Because biotech customers incur high costs in moving projects from one supplier to another and costs are relatively inflexible around the industry, chances are high that a client with no real complaint is simply trying to meet an executive or regulatory requirement for more bids. In short, if Price’s competitors haven’t violated a prospect’s trust, they probably have no reason to switch providers.
“I’ll ask them if the previous supplier delivered on time, had good project management, met the budget and maintained a good relationship—and if the answers are yes, my advice to them is to stay where they are,” he says.
The double standard of trust
Many of the success stories in the trust-based economy succeed because of a peculiar double standard on the part of customers. Crowdsourcing services such as Uber and Airbnb routinely run afoul of state and local statues designed to control and regulate these services. Consumers and service providers are clearly willing to flout those laws, even as they clearly also trust in the rule of law to protect their property and personal safety from harm every time they surf a new couch.
For the trust-driven consumer, it’s a sign of greater faith in the power of transparent, peer-vetted data over the opaque workings of regulatory bodies which can be distorted by vested interests. “Consumer and companies are smart enough to see the difference between regulations designed to protect them, and something designed to protect the gross margins of an industry,” says Rob Biederman, co-founder of HourlyNerd. “They will ignore what is clearly rent-seeking behavior and rely on data, such as track records of safety and success.”

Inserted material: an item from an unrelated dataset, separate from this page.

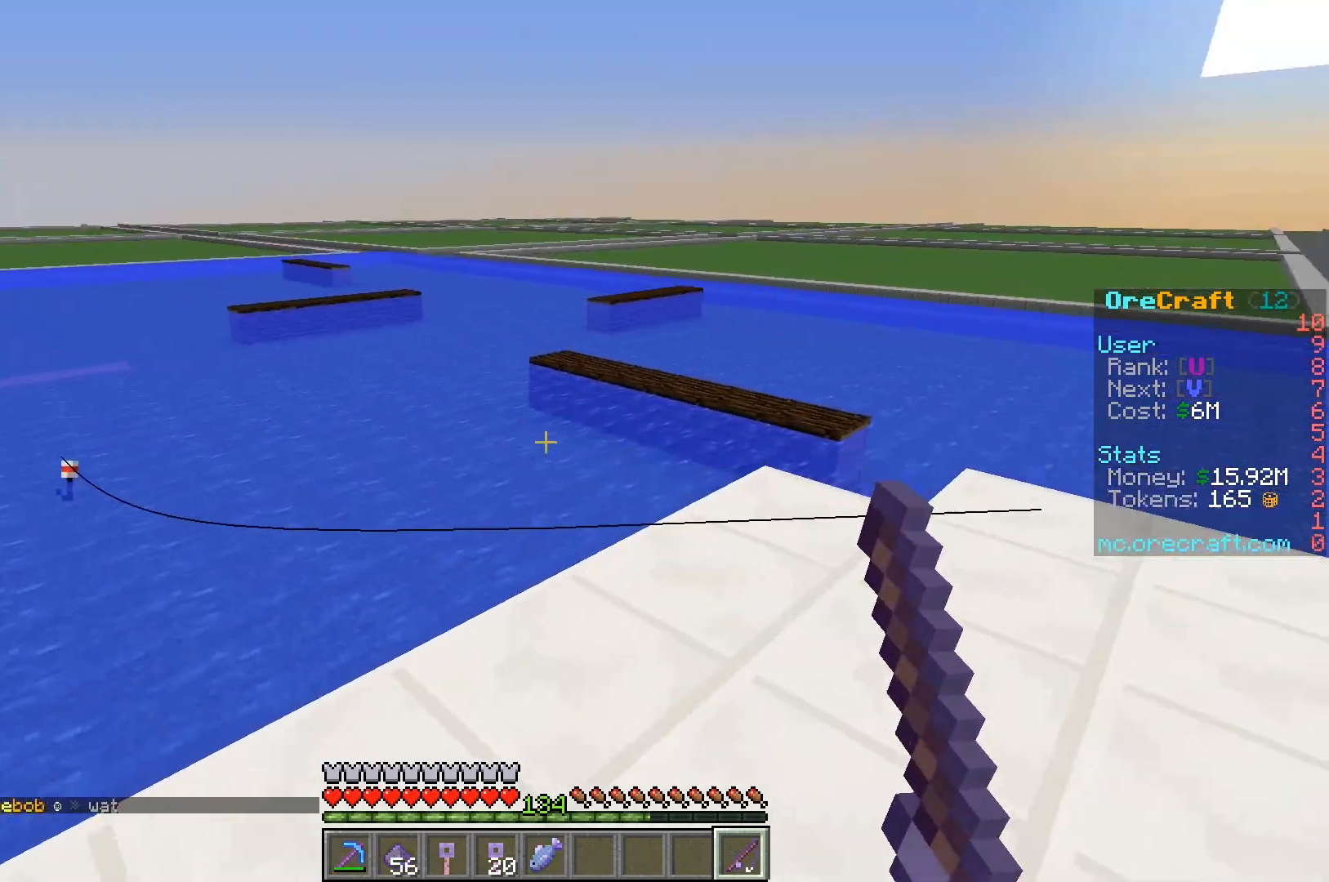
{"keys": ["d", "w"], "mouse": [], "events": []}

The ability to dig deeply and consider the source is a particularly important survival tactic in the new economy. That is particularly true for old-guard companies, which may try to pump the wrong metrics in order to take up a position of trustworthiness. Lasting and meaningful trust is built up through transparency and credible, detailed feedback, not by land grabs for social media activity. “Trust in the new social economy is often implied, merely from how many followers or likes a person or company has,” says Ryan Hulland, president of Netfloor USA.
Trust cuts both ways
Transparency and instant global sharing makes it virtually impossible to cover up misdeeds, and very difficult to combat half-truths told about a company’s mistakes. “When you set up a trusting, long-term relationship with customers and you break that trust, you suffer wrath like you never had when you were a transactional company,” says Robbie Kellman Baxter, founder of Peninsula Strategies. “Even organizations that zealously protect their brand and reputation are subject to negative feedback. You live by the sword, you die by the sword.”
Trust can’t be mined like a conventional resource, but it can be begged, borrowed, and renewed. Affinity and co-branding programs are a perfect example. The relationship with the university, professional association, or other entity on the card brings in the applications. The consumer’s trust in the issuing bank or payment network is of secondary concern.
When the well runs completely dry, or you’re starting from scratch, there’s still a chance to build trust from zero. “If I want you to trust me a lot, I would start by giving you something you valued. Then I would make commitments to you just so that I can honor them,” she says.
Be aware that relying on easy giveaways to build confidence is also a hallmark of the fraudster, who banks trust away in order to cash in with an inevitable betrayal. “Con men do three things to prove trust. Then they do the violation.”